▶ _Exercise prompt_
Reproduce every line of the data, exactly and without its pictures.

▶ _Information shown_
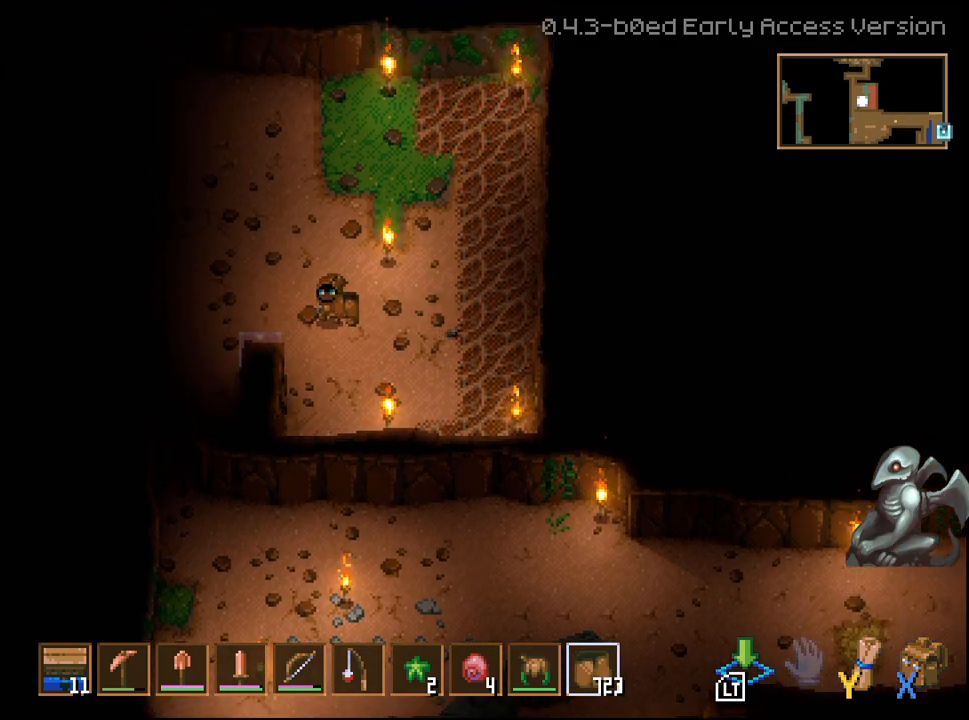
{"buttons": [], "left_stick": "center", "right_stick": "left", "events": [[133, "L2", "down"], [300, "L2", "up"]]}
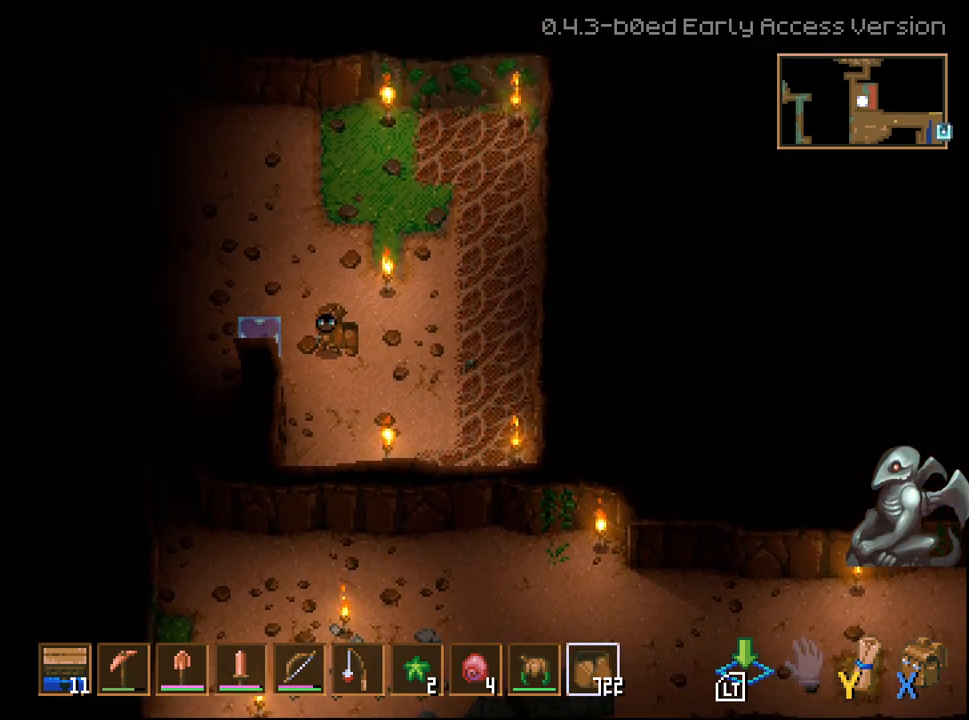
{"buttons": [], "left_stick": "center", "right_stick": "left", "events": [[200, "left_stick", "up"], [483, "left_stick", "center"]]}
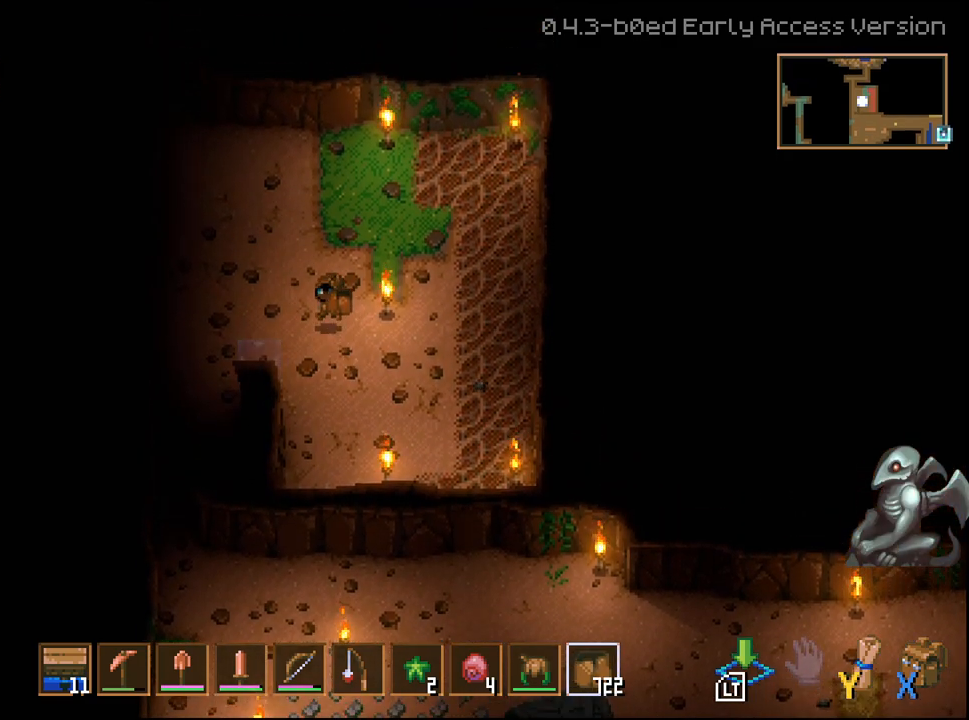
{"buttons": [], "left_stick": "center", "right_stick": "left", "events": [[300, "left_stick", "up"], [450, "left_stick", "center"]]}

▶ _The completed task_
{"buttons": [], "left_stick": "center", "right_stick": "left", "events": [[133, "L2", "down"], [300, "L2", "up"]]}
{"buttons": [], "left_stick": "center", "right_stick": "left", "events": [[200, "left_stick", "up"], [483, "left_stick", "center"]]}
{"buttons": [], "left_stick": "center", "right_stick": "left", "events": [[300, "left_stick", "up"], [450, "left_stick", "center"]]}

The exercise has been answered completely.